▸ **Task item**: Below are the records; print them all without any alteration.

*** Records for processing Section Begins ***

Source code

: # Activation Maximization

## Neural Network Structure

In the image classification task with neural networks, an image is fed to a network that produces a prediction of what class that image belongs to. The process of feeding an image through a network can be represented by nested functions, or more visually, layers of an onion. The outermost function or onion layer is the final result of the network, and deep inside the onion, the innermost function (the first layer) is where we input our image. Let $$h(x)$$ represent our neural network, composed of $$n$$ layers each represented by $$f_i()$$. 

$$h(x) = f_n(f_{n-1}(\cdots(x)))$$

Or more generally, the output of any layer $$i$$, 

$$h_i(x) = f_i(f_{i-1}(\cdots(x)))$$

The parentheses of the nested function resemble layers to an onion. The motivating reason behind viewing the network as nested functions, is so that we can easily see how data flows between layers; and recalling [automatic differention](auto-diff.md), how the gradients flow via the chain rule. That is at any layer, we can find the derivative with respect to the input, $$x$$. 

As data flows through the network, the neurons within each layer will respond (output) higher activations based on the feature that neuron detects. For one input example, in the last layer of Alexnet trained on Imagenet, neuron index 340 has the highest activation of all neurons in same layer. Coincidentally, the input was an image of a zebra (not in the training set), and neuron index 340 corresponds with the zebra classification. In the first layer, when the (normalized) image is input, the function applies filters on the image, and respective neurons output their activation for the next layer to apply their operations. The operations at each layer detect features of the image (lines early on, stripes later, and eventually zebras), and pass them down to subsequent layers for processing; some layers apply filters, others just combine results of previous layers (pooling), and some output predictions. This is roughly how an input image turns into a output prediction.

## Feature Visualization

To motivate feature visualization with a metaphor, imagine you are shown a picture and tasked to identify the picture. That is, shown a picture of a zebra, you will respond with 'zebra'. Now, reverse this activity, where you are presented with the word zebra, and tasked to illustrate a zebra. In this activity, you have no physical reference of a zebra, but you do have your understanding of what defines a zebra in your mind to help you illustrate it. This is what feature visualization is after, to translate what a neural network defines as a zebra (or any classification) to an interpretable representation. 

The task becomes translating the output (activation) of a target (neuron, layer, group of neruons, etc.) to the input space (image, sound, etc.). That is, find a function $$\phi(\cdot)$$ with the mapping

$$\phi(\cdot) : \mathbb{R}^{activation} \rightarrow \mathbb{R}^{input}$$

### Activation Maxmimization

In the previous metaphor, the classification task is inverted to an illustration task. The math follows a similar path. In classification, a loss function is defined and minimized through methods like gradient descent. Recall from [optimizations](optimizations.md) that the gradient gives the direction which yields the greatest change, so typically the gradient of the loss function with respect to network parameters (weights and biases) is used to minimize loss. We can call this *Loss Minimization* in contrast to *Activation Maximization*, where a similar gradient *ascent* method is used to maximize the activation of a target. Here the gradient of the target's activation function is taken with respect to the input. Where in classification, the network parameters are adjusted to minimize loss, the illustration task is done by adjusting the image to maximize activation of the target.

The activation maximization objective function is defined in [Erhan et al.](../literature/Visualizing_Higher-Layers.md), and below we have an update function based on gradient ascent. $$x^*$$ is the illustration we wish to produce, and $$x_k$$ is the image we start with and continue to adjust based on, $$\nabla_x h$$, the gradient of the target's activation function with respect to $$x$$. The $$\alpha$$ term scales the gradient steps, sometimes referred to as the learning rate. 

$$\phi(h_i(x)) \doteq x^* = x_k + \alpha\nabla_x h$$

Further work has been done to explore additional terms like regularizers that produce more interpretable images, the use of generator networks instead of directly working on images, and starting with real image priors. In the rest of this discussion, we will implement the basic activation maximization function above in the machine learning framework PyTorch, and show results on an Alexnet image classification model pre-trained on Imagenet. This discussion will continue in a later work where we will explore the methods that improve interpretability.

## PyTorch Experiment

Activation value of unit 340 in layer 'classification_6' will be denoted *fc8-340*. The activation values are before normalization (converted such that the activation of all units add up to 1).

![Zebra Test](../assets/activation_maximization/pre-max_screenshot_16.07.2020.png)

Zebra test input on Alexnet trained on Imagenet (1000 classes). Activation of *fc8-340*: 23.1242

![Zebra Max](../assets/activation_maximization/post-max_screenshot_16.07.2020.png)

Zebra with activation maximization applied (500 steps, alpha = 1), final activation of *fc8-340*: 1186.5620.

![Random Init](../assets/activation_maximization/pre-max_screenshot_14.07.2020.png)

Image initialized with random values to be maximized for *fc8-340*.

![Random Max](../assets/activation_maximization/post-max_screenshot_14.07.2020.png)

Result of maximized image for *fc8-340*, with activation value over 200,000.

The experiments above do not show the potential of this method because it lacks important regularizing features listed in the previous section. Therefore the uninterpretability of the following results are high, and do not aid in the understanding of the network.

*** Records for processing Section Ends ***

▸ **Solved problem**:
Source code

: # Activation Maximization

## Neural Network Structure

In the image classification task with neural networks, an image is fed to a network that produces a prediction of what class that image belongs to. The process of feeding an image through a network can be represented by nested functions, or more visually, layers of an onion. The outermost function or onion layer is the final result of the network, and deep inside the onion, the innermost function (the first layer) is where we input our image. Let $$h(x)$$ represent our neural network, composed of $$n$$ layers each represented by $$f_i()$$. 

$$h(x) = f_n(f_{n-1}(\cdots(x)))$$

Or more generally, the output of any layer $$i$$, 

$$h_i(x) = f_i(f_{i-1}(\cdots(x)))$$

The parentheses of the nested function resemble layers to an onion. The motivating reason behind viewing the network as nested functions, is so that we can easily see how data flows between layers; and recalling [automatic differention](auto-diff.md), how the gradients flow via the chain rule. That is at any layer, we can find the derivative with respect to the input, $$x$$. 

As data flows through the network, the neurons within each layer will respond (output) higher activations based on the feature that neuron detects. For one input example, in the last layer of Alexnet trained on Imagenet, neuron index 340 has the highest activation of all neurons in same layer. Coincidentally, the input was an image of a zebra (not in the training set), and neuron index 340 corresponds with the zebra classification. In the first layer, when the (normalized) image is input, the function applies filters on the image, and respective neurons output their activation for the next layer to apply their operations. The operations at each layer detect features of the image (lines early on, stripes later, and eventually zebras), and pass them down to subsequent layers for processing; some layers apply filters, others just combine results of previous layers (pooling), and some output predictions. This is roughly how an input image turns into a output prediction.

## Feature Visualization

To motivate feature visualization with a metaphor, imagine you are shown a picture and tasked to identify the picture. That is, shown a picture of a zebra, you will respond with 'zebra'. Now, reverse this activity, where you are presented with the word zebra, and tasked to illustrate a zebra. In this activity, you have no physical reference of a zebra, but you do have your understanding of what defines a zebra in your mind to help you illustrate it. This is what feature visualization is after, to translate what a neural network defines as a zebra (or any classification) to an interpretable representation. 

The task becomes translating the output (activation) of a target (neuron, layer, group of neruons, etc.) to the input space (image, sound, etc.). That is, find a function $$\phi(\cdot)$$ with the mapping

$$\phi(\cdot) : \mathbb{R}^{activation} \rightarrow \mathbb{R}^{input}$$

### Activation Maxmimization

In the previous metaphor, the classification task is inverted to an illustration task. The math follows a similar path. In classification, a loss function is defined and minimized through methods like gradient descent. Recall from [optimizations](optimizations.md) that the gradient gives the direction which yields the greatest change, so typically the gradient of the loss function with respect to network parameters (weights and biases) is used to minimize loss. We can call this *Loss Minimization* in contrast to *Activation Maximization*, where a similar gradient *ascent* method is used to maximize the activation of a target. Here the gradient of the target's activation function is taken with respect to the input. Where in classification, the network parameters are adjusted to minimize loss, the illustration task is done by adjusting the image to maximize activation of the target.

The activation maximization objective function is defined in [Erhan et al.](../literature/Visualizing_Higher-Layers.md), and below we have an update function based on gradient ascent. $$x^*$$ is the illustration we wish to produce, and $$x_k$$ is the image we start with and continue to adjust based on, $$\nabla_x h$$, the gradient of the target's activation function with respect to $$x$$. The $$\alpha$$ term scales the gradient steps, sometimes referred to as the learning rate. 

$$\phi(h_i(x)) \doteq x^* = x_k + \alpha\nabla_x h$$

Further work has been done to explore additional terms like regularizers that produce more interpretable images, the use of generator networks instead of directly working on images, and starting with real image priors. In the rest of this discussion, we will implement the basic activation maximization function above in the machine learning framework PyTorch, and show results on an Alexnet image classification model pre-trained on Imagenet. This discussion will continue in a later work where we will explore the methods that improve interpretability.

## PyTorch Experiment

Activation value of unit 340 in layer 'classification_6' will be denoted *fc8-340*. The activation values are before normalization (converted such that the activation of all units add up to 1).

![Zebra Test](../assets/activation_maximization/pre-max_screenshot_16.07.2020.png)

Zebra test input on Alexnet trained on Imagenet (1000 classes). Activation of *fc8-340*: 23.1242

![Zebra Max](../assets/activation_maximization/post-max_screenshot_16.07.2020.png)

Zebra with activation maximization applied (500 steps, alpha = 1), final activation of *fc8-340*: 1186.5620.

![Random Init](../assets/activation_maximization/pre-max_screenshot_14.07.2020.png)

Image initialized with random values to be maximized for *fc8-340*.

![Random Max](../assets/activation_maximization/post-max_screenshot_14.07.2020.png)

Result of maximized image for *fc8-340*, with activation value over 200,000.

The experiments above do not show the potential of this method because it lacks important regularizing features listed in the previous section. Therefore the uninterpretability of the following results are high, and do not aid in the understanding of the network.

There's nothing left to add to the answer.